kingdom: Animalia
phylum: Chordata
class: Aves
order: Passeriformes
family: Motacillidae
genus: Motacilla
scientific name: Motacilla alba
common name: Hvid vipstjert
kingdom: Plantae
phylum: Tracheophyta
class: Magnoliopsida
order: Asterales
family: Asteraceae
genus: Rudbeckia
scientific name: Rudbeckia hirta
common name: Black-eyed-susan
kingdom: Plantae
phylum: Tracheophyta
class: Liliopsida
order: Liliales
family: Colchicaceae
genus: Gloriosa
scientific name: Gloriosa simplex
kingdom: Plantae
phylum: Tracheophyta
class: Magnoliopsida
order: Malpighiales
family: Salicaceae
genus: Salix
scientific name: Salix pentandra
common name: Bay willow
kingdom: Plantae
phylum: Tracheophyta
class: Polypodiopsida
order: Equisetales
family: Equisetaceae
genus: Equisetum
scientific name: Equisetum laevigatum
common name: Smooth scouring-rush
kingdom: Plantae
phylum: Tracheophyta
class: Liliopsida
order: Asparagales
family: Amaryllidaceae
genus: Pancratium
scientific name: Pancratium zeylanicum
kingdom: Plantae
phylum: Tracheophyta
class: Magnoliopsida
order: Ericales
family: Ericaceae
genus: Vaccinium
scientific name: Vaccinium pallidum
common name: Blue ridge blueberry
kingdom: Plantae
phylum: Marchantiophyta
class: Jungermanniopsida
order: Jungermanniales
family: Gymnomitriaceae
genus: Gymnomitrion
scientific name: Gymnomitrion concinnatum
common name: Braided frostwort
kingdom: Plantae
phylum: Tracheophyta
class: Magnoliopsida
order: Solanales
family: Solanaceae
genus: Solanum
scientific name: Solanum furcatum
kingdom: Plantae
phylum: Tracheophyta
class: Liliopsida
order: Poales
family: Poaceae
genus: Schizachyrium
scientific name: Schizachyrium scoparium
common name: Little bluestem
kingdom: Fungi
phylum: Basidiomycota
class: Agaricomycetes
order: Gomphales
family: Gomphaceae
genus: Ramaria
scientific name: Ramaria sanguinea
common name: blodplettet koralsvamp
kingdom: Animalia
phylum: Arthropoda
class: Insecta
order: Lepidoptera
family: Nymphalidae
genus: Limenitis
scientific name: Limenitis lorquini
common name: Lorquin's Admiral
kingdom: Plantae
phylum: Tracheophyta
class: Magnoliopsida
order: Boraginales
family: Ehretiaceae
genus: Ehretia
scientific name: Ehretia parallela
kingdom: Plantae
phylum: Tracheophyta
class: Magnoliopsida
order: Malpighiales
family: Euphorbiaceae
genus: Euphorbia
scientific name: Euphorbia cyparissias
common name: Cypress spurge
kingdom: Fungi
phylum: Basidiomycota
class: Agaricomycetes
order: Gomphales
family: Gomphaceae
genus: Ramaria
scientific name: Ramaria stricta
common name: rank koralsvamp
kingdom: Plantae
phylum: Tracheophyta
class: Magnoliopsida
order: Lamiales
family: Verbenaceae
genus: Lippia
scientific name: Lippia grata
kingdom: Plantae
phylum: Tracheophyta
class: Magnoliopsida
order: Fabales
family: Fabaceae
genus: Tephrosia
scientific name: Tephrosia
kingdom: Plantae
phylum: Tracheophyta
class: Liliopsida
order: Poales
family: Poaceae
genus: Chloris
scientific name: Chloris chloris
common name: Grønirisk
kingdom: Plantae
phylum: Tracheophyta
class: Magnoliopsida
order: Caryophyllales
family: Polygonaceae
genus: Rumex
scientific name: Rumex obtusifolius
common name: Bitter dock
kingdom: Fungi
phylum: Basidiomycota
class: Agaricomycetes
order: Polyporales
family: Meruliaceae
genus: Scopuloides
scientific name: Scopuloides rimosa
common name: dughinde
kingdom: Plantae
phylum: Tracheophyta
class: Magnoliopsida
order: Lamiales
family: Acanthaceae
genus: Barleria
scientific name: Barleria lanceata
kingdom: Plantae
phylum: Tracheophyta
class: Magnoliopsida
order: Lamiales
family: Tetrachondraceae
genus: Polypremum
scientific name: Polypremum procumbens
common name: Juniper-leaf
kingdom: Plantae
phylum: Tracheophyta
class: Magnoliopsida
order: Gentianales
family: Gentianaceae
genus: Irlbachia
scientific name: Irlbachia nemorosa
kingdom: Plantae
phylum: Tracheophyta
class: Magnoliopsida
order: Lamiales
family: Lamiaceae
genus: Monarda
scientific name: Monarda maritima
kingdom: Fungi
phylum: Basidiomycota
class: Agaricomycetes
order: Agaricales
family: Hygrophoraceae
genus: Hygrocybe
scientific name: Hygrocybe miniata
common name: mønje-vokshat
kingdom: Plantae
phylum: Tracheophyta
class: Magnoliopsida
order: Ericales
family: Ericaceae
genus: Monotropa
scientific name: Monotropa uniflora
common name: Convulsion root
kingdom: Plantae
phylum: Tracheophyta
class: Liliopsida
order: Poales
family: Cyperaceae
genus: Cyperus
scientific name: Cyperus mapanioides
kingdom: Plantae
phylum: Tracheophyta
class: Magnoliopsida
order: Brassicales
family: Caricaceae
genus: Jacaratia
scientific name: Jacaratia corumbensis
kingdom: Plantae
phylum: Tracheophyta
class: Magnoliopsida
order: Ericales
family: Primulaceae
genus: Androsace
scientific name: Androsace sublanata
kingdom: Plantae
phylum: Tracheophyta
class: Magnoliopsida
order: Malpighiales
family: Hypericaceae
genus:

________

* [Short exercise]:
Please repeat every line of these records, switching "common name" to "vernacular name" wherever it occurs and changing nothing else.

* [Correct result]:
kingdom: Animalia
phylum: Chordata
class: Aves
order: Passeriformes
family: Motacillidae
genus: Motacilla
scientific name: Motacilla alba
vernacular name: Hvid vipstjert
kingdom: Plantae
phylum: Tracheophyta
class: Magnoliopsida
order: Asterales
family: Asteraceae
genus: Rudbeckia
scientific name: Rudbeckia hirta
vernacular name: Black-eyed-susan
kingdom: Plantae
phylum: Tracheophyta
class: Liliopsida
order: Liliales
family: Colchicaceae
genus: Gloriosa
scientific name: Gloriosa simplex
kingdom: Plantae
phylum: Tracheophyta
class: Magnoliopsida
order: Malpighiales
family: Salicaceae
genus: Salix
scientific name: Salix pentandra
vernacular name: Bay willow
kingdom: Plantae
phylum: Tracheophyta
class: Polypodiopsida
order: Equisetales
family: Equisetaceae
genus: Equisetum
scientific name: Equisetum laevigatum
vernacular name: Smooth scouring-rush
kingdom: Plantae
phylum: Tracheophyta
class: Liliopsida
order: Asparagales
family: Amaryllidaceae
genus: Pancratium
scientific name: Pancratium zeylanicum
kingdom: Plantae
phylum: Tracheophyta
class: Magnoliopsida
order: Ericales
family: Ericaceae
genus: Vaccinium
scientific name: Vaccinium pallidum
vernacular name: Blue ridge blueberry
kingdom: Plantae
phylum: Marchantiophyta
class: Jungermanniopsida
order: Jungermanniales
family: Gymnomitriaceae
genus: Gymnomitrion
scientific name: Gymnomitrion concinnatum
vernacular name: Braided frostwort
kingdom: Plantae
phylum: Tracheophyta
class: Magnoliopsida
order: Solanales
family: Solanaceae
genus: Solanum
scientific name: Solanum furcatum
kingdom: Plantae
phylum: Tracheophyta
class: Liliopsida
order: Poales
family: Poaceae
genus: Schizachyrium
scientific name: Schizachyrium scoparium
vernacular name: Little bluestem
kingdom: Fungi
phylum: Basidiomycota
class: Agaricomycetes
order: Gomphales
family: Gomphaceae
genus: Ramaria
scientific name: Ramaria sanguinea
vernacular name: blodplettet koralsvamp
kingdom: Animalia
phylum: Arthropoda
class: Insecta
order: Lepidoptera
family: Nymphalidae
genus: Limenitis
scientific name: Limenitis lorquini
vernacular name: Lorquin's Admiral
kingdom: Plantae
phylum: Tracheophyta
class: Magnoliopsida
order: Boraginales
family: Ehretiaceae
genus: Ehretia
scientific name: Ehretia parallela
kingdom: Plantae
phylum: Tracheophyta
class: Magnoliopsida
order: Malpighiales
family: Euphorbiaceae
genus: Euphorbia
scientific name: Euphorbia cyparissias
vernacular name: Cypress spurge
kingdom: Fungi
phylum: Basidiomycota
class: Agaricomycetes
order: Gomphales
family: Gomphaceae
genus: Ramaria
scientific name: Ramaria stricta
vernacular name: rank koralsvamp
kingdom: Plantae
phylum: Tracheophyta
class: Magnoliopsida
order: Lamiales
family: Verbenaceae
genus: Lippia
scientific name: Lippia grata
kingdom: Plantae
phylum: Tracheophyta
class: Magnoliopsida
order: Fabales
family: Fabaceae
genus: Tephrosia
scientific name: Tephrosia
kingdom: Plantae
phylum: Tracheophyta
class: Liliopsida
order: Poales
family: Poaceae
genus: Chloris
scientific name: Chloris chloris
vernacular name: Grønirisk
kingdom: Plantae
phylum: Tracheophyta
class: Magnoliopsida
order: Caryophyllales
family: Polygonaceae
genus: Rumex
scientific name: Rumex obtusifolius
vernacular name: Bitter dock
kingdom: Fungi
phylum: Basidiomycota
class: Agaricomycetes
order: Polyporales
family: Meruliaceae
genus: Scopuloides
scientific name: Scopuloides rimosa
vernacular name: dughinde
kingdom: Plantae
phylum: Tracheophyta
class: Magnoliopsida
order: Lamiales
family: Acanthaceae
genus: Barleria
scientific name: Barleria lanceata
kingdom: Plantae
phylum: Tracheophyta
class: Magnoliopsida
order: Lamiales
family: Tetrachondraceae
genus: Polypremum
scientific name: Polypremum procumbens
vernacular name: Juniper-leaf
kingdom: Plantae
phylum: Tracheophyta
class: Magnoliopsida
order: Gentianales
family: Gentianaceae
genus: Irlbachia
scientific name: Irlbachia nemorosa
kingdom: Plantae
phylum: Tracheophyta
class: Magnoliopsida
order: Lamiales
family: Lamiaceae
genus: Monarda
scientific name: Monarda maritima
kingdom: Fungi
phylum: Basidiomycota
class: Agaricomycetes
order: Agaricales
family: Hygrophoraceae
genus: Hygrocybe
scientific name: Hygrocybe miniata
vernacular name: mønje-vokshat
kingdom: Plantae
phylum: Tracheophyta
class: Magnoliopsida
order: Ericales
family: Ericaceae
genus: Monotropa
scientific name: Monotropa uniflora
vernacular name: Convulsion root
kingdom: Plantae
phylum: Tracheophyta
class: Liliopsida
order: Poales
family: Cyperaceae
genus: Cyperus
scientific name: Cyperus mapanioides
kingdom: Plantae
phylum: Tracheophyta
class: Magnoliopsida
order: Brassicales
family: Caricaceae
genus: Jacaratia
scientific name: Jacaratia corumbensis
kingdom: Plantae
phylum: Tracheophyta
class: Magnoliopsida
order: Ericales
family: Primulaceae
genus: Androsace
scientific name: Androsace sublanata
kingdom: Plantae
phylum: Tracheophyta
class: Magnoliopsida
order: Malpighiales
family: Hypericaceae
genus:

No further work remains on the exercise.